__Task__. Rewrite the lines of the items below, changing "type status" to "specimen type" and keeping everything else the same. Omit the pictures from your answer.

__Information shown__.
******************************
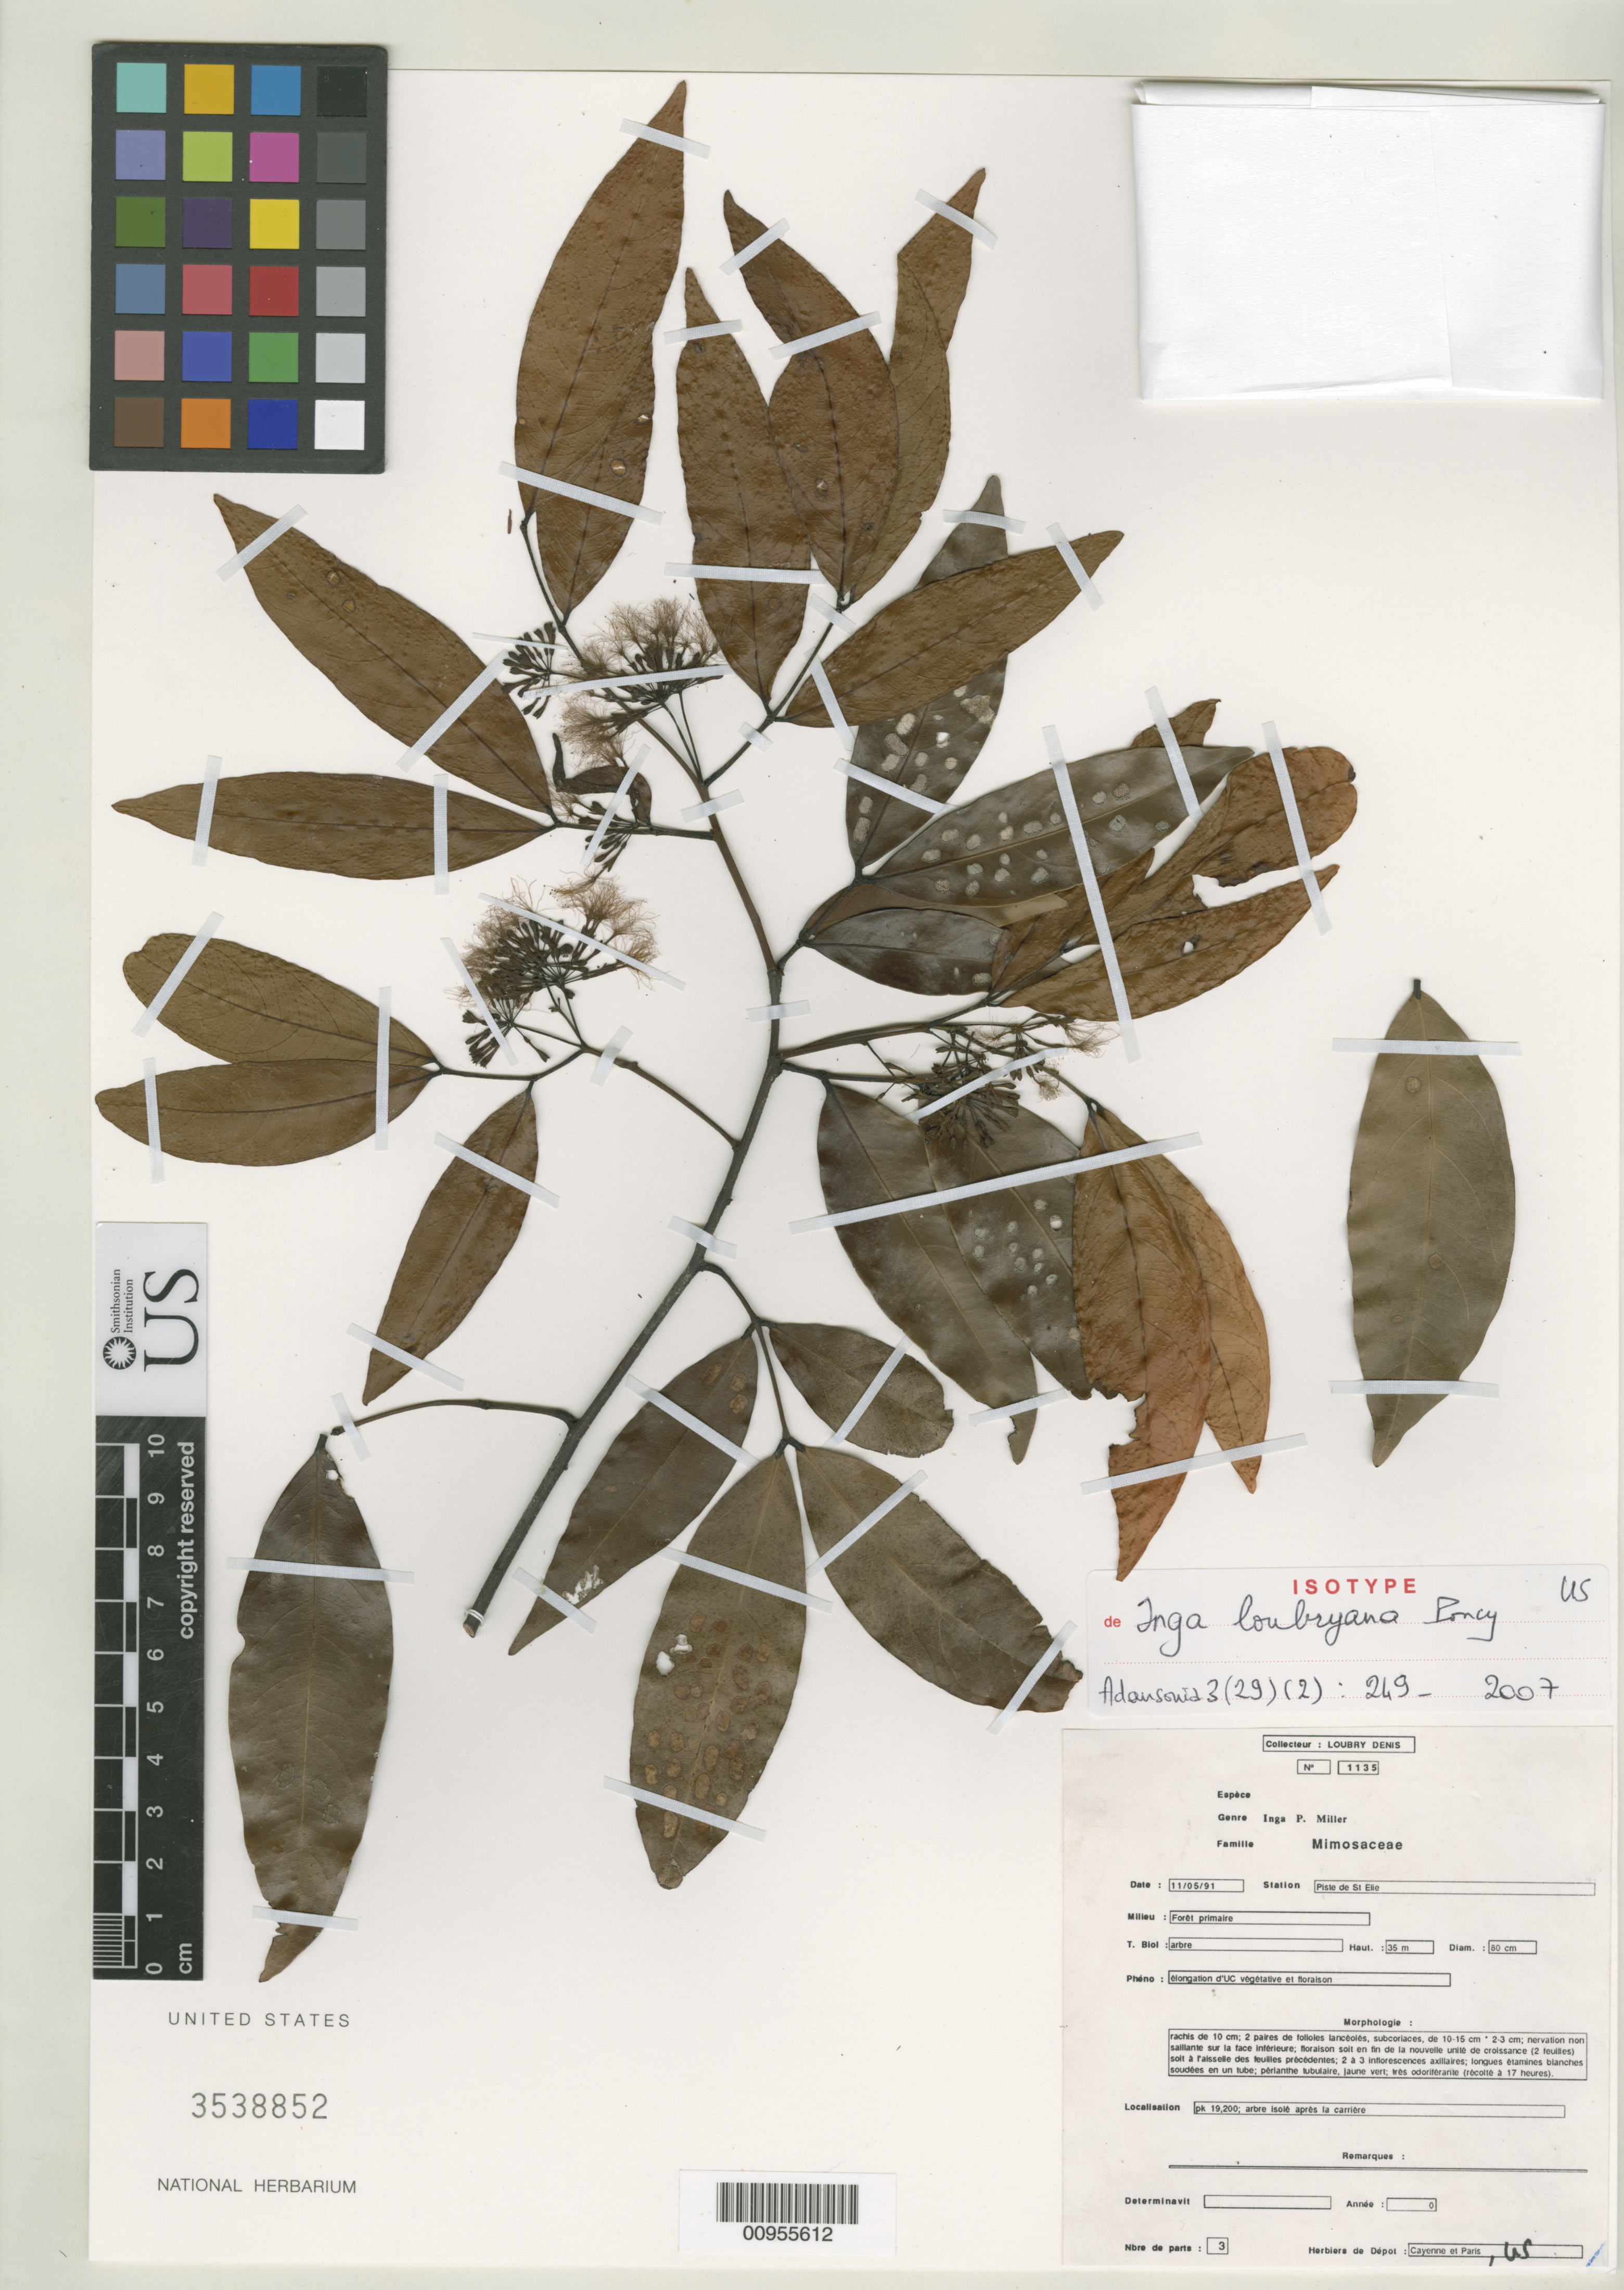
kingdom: Plantae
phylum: Tracheophyta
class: Magnoliopsida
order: Fabales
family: Fabaceae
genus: Inga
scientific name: Inga loubryana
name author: Poncy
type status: Isotype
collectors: D. Loubry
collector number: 1135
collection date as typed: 11 May 1991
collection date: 1991-05-11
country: French Guiana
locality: Piste de St. Elie.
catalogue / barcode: US 3538852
******************************
__Full output__.
kingdom: Plantae
phylum: Tracheophyta
class: Magnoliopsida
order: Fabales
family: Fabaceae
genus: Inga
scientific name: Inga loubryana
name author: Poncy
specimen type: Isotype
collectors: D. Loubry
collector number: 1135
collection date as typed: 11 May 1991
collection date: 1991-05-11
country: French Guiana
locality: Piste de St. Elie.
catalogue / barcode: US 3538852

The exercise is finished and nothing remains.